* **WRITTEN INSTRUCTION 1**: Copy down the records, starting from their beginning and going on through the line with "ges'8) d''8~ d''8 ges'8 |", keeping both ends and omitting the pictures.

* **DOCUMENT PASSAGE**:
The bankruptcy court ruled in favor of the creditors, stating that inherited IRAs are not “retirement funds, because the funds are not set aside for retirement needs, nor are they distributed upon retirement.”  The decision was then appealed to a federal district court.  The district court reversed the decision of the bankruptcy court, holding that inherited IRAs do qualify as retirement funds and are exempt from the bankruptcy estate under the ‘ 522(b)(3)(C) exemption.  The decision was appealed yet again to the Seventh Circuit, which agreed with the bankruptcy court that inherited IRAs do not qualify for the ‘ 522(b)(3)(C) exemption.  This ruling was in conflict with In re Chilton, 674 F.3d 486 (5th Cir. 2012) which held that inherited IRAs were exempt because “the defining characteristic of ‘retirement funds’ is the purpose they are ‘set apart’ for, not what happens after they are ‘set apart’.”

The Supreme Court agreed to hear the case in order to resolve the split in the circuit courts.

* **WRITTEN INSTRUCTION 2**:
Answer these questions on the passage about inherited IRAs in bankruptcy.
(a) Which court reversed the bankruptcy court's decision?
(b) Which case, from which circuit, conflicted with the Seventh Circuit's ruling?
(c) Why did the Supreme Court agree to hear the case?

* **ENTRIES PROVIDED**:
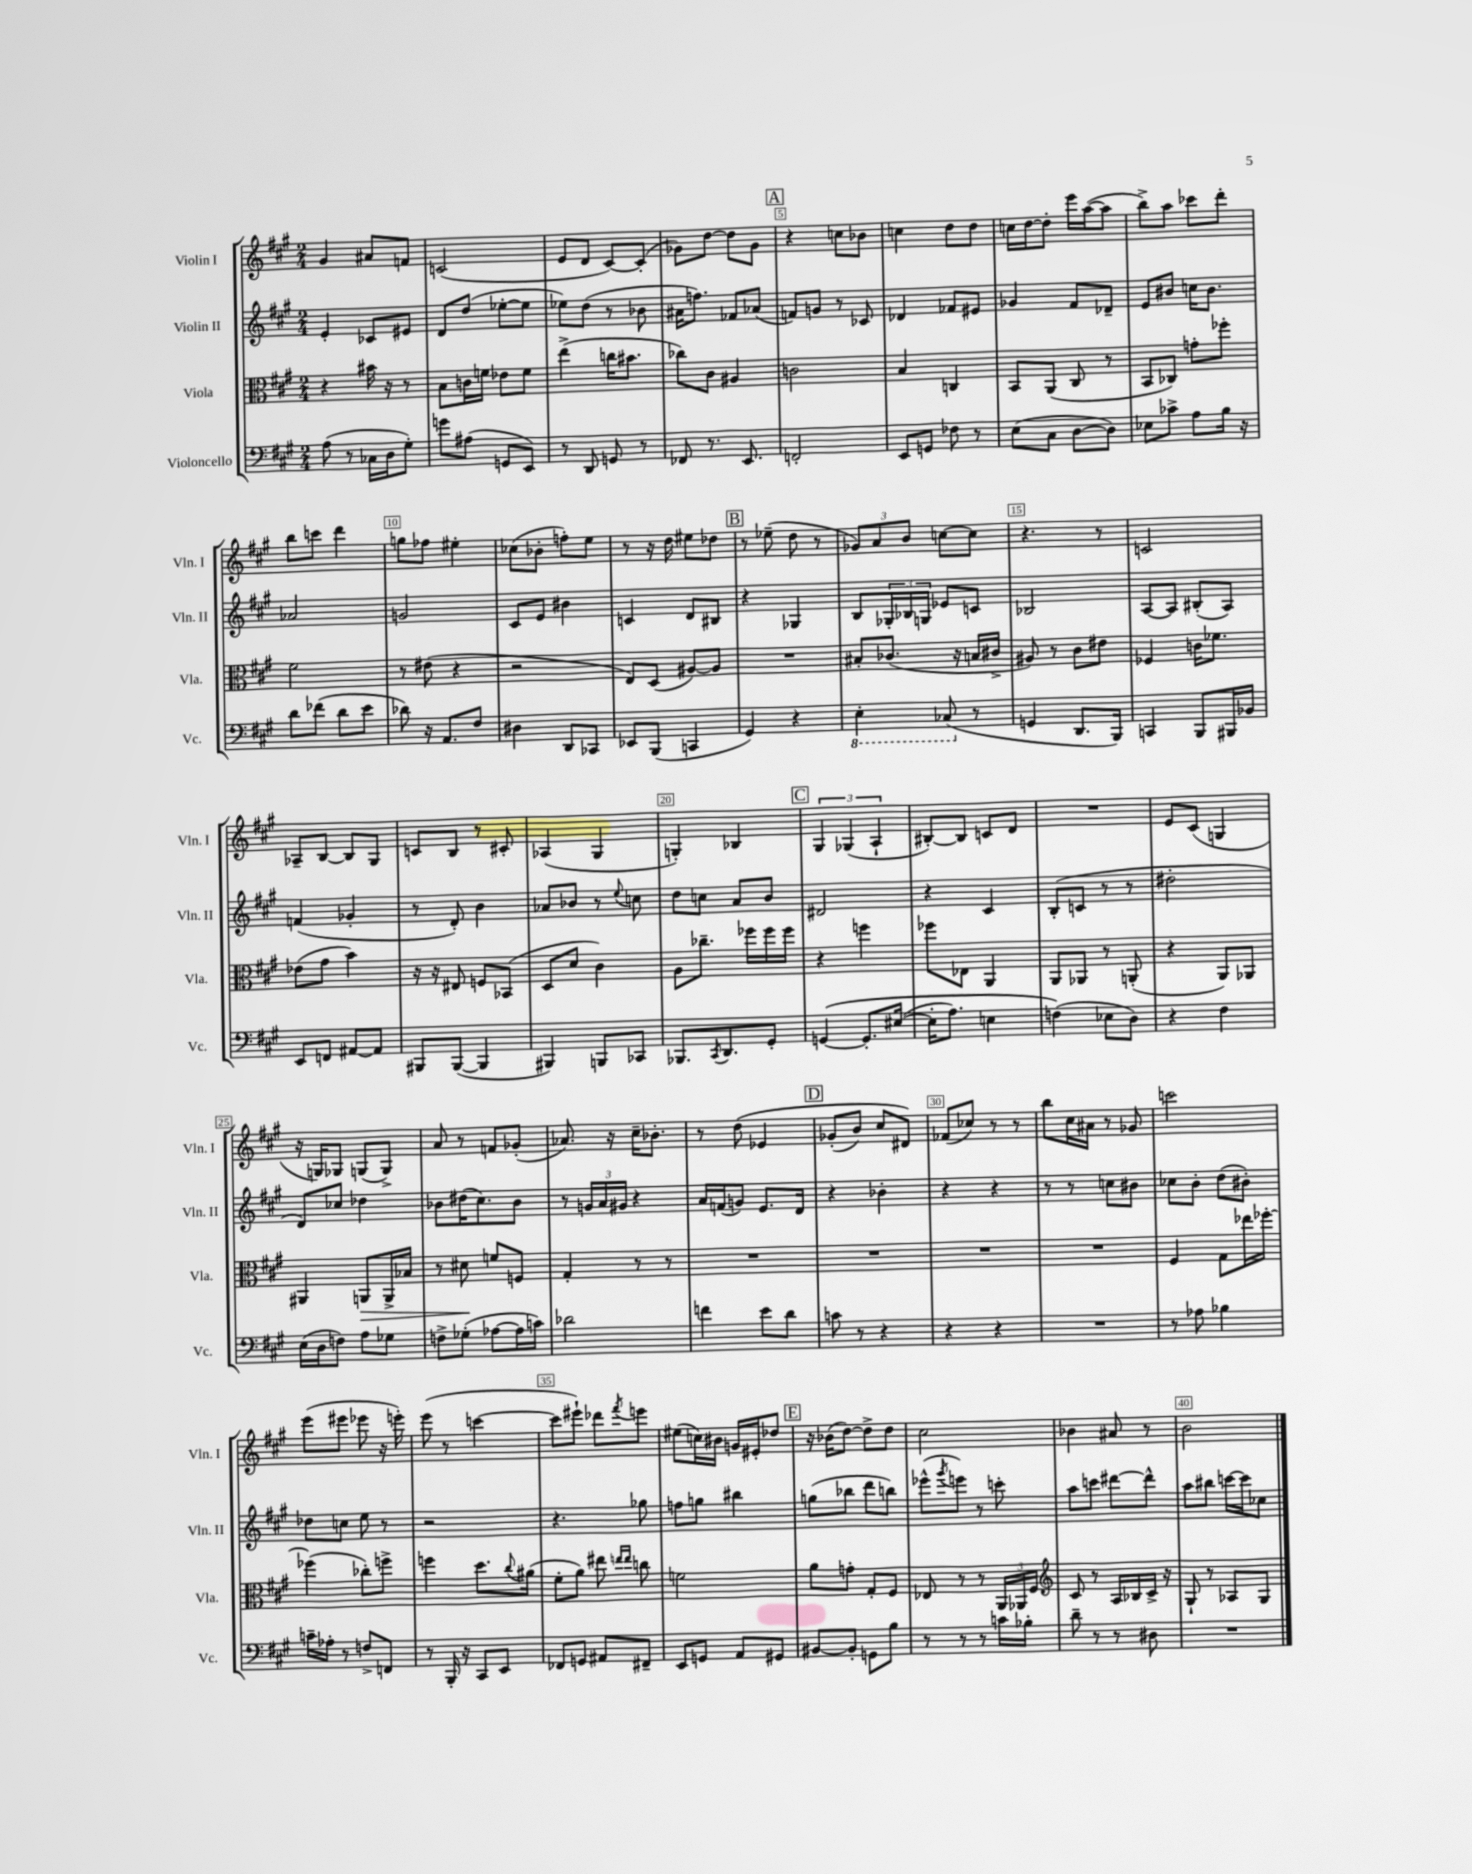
<<
\new StaffGroup <<
\new Staff = "s0" \with { instrumentName = "Violin I" shortInstrumentName = "Vln. I" } {
    \clef treble \key a \major \numericTimeSignature \time 2/4
    gis'4 ais'8 f'8 |
    c'2( |
    e'8 d'8 cis'8~) cis'8-.( |
    ges'8) d''8~ d''8 ges'8 |
    \mark \markup { \box "A" } r4 c''8 bes'8 |
    c''4 d''8 d''8 |
    c''16 d''16~ d''8-. e'''16 a''16~( a''8 |
    b''8->) a''8 ces'''8 d'''8-. |
    b''8 c'''8 d'''4 |
    g''8 fes''8 eis''4-. |
    ces''8( bes'8-. f''8-.) e''8 |
    r8 r16 d''16 eis''8 des''8 |
    \mark \markup { \box "B" } r8 ees''8--( d''8 r8 |
    \tuplet 3/2 { ges'8) a'8 b'8 } c''8~ c''8 |
    r4. r8 |
    c'2 |
    aes8-- b8~ b8 gis8 |
    c'8 b8 r8 cis'8-. |
    aes4( gis4 |
    g4-.) bes4 |
    \mark \markup { \box "C" } \tuplet 3/2 { gis4 ges4( a4-! } |
    bis8~-.) bis8 c'8 d'8 |
    R2 |
    e'8 cis'8( g4 |
    r16 g16) ges8 g8( g8->) |
    a'8 r8 f'8 ges'8-.( |
    aes'8.) r16 cis''16-- bes'8.-. |
    r8 d''8\( ees'4 |
    \mark \markup { \box "D" } ges'8-.( b'8) cis''8 dis'8\) |
    fes'8( ces''8) r8 r8 |
    b''8 cis''16 ais'16 r8 ges'8 |
    c'''2 |
    e'''8( eis'''8 ees'''8 r16 e'''16-.) |
    e'''8( r8 c'''4~ |
    c'''8 eis'''8-!) des'''8 \acciaccatura { fis'''8 } e'''8 |
    eis''8( c''16) bis'16 g'16 eis'16-. des''8 |
    \mark \markup { \box "E" } r16 bes'16( d''8~) d''8-> d''8 |
    cis''2 |
    bes'4 ais'8 r8 |
    b'2 \bar "|." |
}
\new Staff = "s1" \with { instrumentName = "Violin II" shortInstrumentName = "Vln. II" } {
    \clef treble \key a \major \numericTimeSignature \time 2/4
    e'4-. ces'8 eis'8 |
    d'8 d''8( ees''8~-. ees''8 |
    ees''8) d''8( r8 bes'8 |
    ais'16 f''8.) fes'8 aes'8( |
    \mark \markup { \box "A" } f'8) g'8 r8 ces'8 |
    des'4 fes'8 eis'8 |
    ges'4 fis'8 des'8-- |
    e'8 bis'8 c''16 bis'8. |
    aes'2 |
    g'2 |
    cis'8 e'8 bis'4 |
    c'4 d'8 bis8 |
    \mark \markup { \box "B" } r4 ges4 |
    b8 \tuplet 3/2 { ges16-. bes16 g16 } ees'8 c'8 |
    bes2 |
    a8~ a8 bis8-.( a8) |
    f'4( ges'4-. |
    r8 d'8-.) b'4 |
    aes'8 bes'8 r8 \appoggiatura { e''8 } c''8 |
    d''8 c''8 a'8 b'8 |
    \mark \markup { \box "C" } dis'2 |
    r4 cis'4 |
    b8-.( c'8 r8 r8 |
    dis''2-. |
    d'8) ces''8 des''4 |
    bes'8 dis''16( cis''8.) bes'8 |
    r8 \tuplet 3/2 { g'16 a'16 gis'16 } r4 |
    a'16 f'16( g'8) e'8. d'16 |
    \mark \markup { \box "D" } r4 bes'4-. |
    r4 r4 |
    r8 r8 c''8 bis'8 |
    ces''8 b'8-. d''8( bis'8-.) |
    des''8 c''8 e''8 r8 |
    r2 |
    r4. ges''8 |
    f''8 g''8 bis''4 |
    \mark \markup { \box "E" } g''8( bes''8 d'''8 b''8) |
    ees'''8-^( \acciaccatura { gis'''8 } e'''8) r8 c'''8-. |
    a''8 c'''8 dis'''8~ dis'''8-^ |
    a''8 bis''8 c'''16~ c'''16 ces''8 \bar "|." |
}
\new Staff = "s2" \with { instrumentName = "Viola" shortInstrumentName = "Vla." } {
    \clef alto \key a \major \numericTimeSignature \time 2/4
    r4 bis'16 r16 r8 |
    b8 c'16 f'16 ees'8 f'8 |
    e''4->( c''16 bis'8. |
    ces''8) cis'8 ais4 |
    \mark \markup { \box "A" } c'2 |
    b4 c4 |
    b,8 a,8( cis8 r8 |
    b,8 ces8) g'8-. fes''8-. |
    fis'2 |
    r8 eis'8( r4 |
    r2 |
    e8) d8( ais8~) ais8 |
    \mark \markup { \box "B" } R2 |
    bis8-. ces'8.( r16 b16 cis'16-> |
    ais8) r8 cis'8 eis'8 |
    fes4 c'16 fes'8. |
    ees'8( gis'8 b'4) |
    r16 r16 eis8 f8 bes,8( |
    d8 d'8 cis'4) |
    a8 ces''8.-- fes''16 fes''16 fes''16 |
    \mark \markup { \box "C" } r4 f''4 |
    fes''8 ees8 a,4 |
    a,8 aes,8 r8 a,8-.( |
    r4 a,8) aes,8 |
    ais,4 a,8\> a,16-> bes16 |
    r8 dis'8\! f'8 f8 |
    gis4-. r8 r8 |
    R2 |
    \mark \markup { \box "D" } R2 |
    R2 |
    R2 |
    fis4 gis8 ees''16 fes''16~-. |
    fes''4( ces''8-.) f''8-> |
    f''4 d''8. \appoggiatura { cis''8 } ais'16( |
    fis'8-. a'8) eis''8 \grace { e''16 e''16 } c''8 |
    f'2 |
    \mark \markup { \box "E" } a'8 g'8-. gis8-. fis8 |
    ees8 r8 r8 \tuplet 3/2 { a,16 aes,16 fis16 } |
    \clef treble cis'8 r8 a16 bes16 cis'16-> r16 |
    gis8-! r8 aes8 gis8 \bar "|." |
}
\new Staff = "s3" \with { instrumentName = "Violoncello" shortInstrumentName = "Vc." } {
    \clef bass \key a \major \numericTimeSignature \time 2/4
    a8( r8 ces16 d16 gis8-.) |
    g'8 ais8( g,8 e,8) |
    r8 d,8 g,8 r8 |
    fes,8 r8. e,8. |
    \mark \markup { \box "A" } f,2-. |
    e,8 g,8 fes8 r8 |
    e8( cis8 d8~ d8) |
    ees8 ces'8-> a8 b16 r16 |
    d'8 fes'8( d'8 e'8 |
    des'8) r16 a,8. fis8 |
    dis4 d,8 ces,8 |
    ees,8 b,,8( c,4 |
    \mark \markup { \box "B" } gis,4) r4 |
    \ottava #-1 e,4-. ces,8( \ottava #0 r8 |
    g,4 d,8. b,,16) |
    c,4 b,,8 bis,,16 bes,16 |
    e,8 f,8 ais,8~ ais,8 |
    bis,,8 bis,,8~( bis,,4 |
    bis,,4) b,,8 ces,8 |
    bes,,8. \acciaccatura { cis,8 } d,8. gis,8-. |
    \mark \markup { \box "C" } g,4~\( g,8.-. eis16~( |
    eis16-. a8.) e4 |
    f4(\) ees8 d8) |
    r4 fis4 |
    e16( d16 f8) a8 ges8 |
    f8-> ges8-.( aes8~ aes16 c'16) |
    des'2 |
    f'4 e'8 d'8 |
    \mark \markup { \box "D" } c'8 r8 r4 |
    r4 r4 |
    R2 |
    r8 aes8 bes4 |
    c'16-- aes16-. r8 f8-> f,8 |
    r8 b,,16-. r16 cis,8 e,8 |
    fes,8 g,8 ais,8 fis,8-- |
    e,8 g,8 a,8 gis,8 |
    \mark \markup { \box "E" } bis,8~ bis,8-. g,8 b8 |
    r8 r8 r8 c'16 bes16-. |
    d'8-- r8 r8 dis8 |
    R2 \bar "|." |
}
>>
>>
\layout { \context { \Score \override BarNumber.break-visibility = ##(#f #t #t) barNumberVisibility = #(every-nth-bar-number-visible 5) \override BarNumber.stencil = #(make-stencil-boxer 0.1 0.3 ly:text-interface::print) } }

* **CORRECT ANSWER 1**:
<<
\new StaffGroup <<
\new Staff = "s0" \with { instrumentName = "Violin I" shortInstrumentName = "Vln. I" } {
    \clef treble \key a \major \numericTimeSignature \time 2/4
    gis'4 ais'8 f'8 |
    c'2( |
    e'8 d'8 cis'8~) cis'8-.( |
    ges'8) d''8~ d''8 ges'8 |

* **CORRECT ANSWER 2**:
(a) A federal district court.
(b) In re Chilton, from the Fifth Circuit.
(c) To resolve the split in the circuit courts.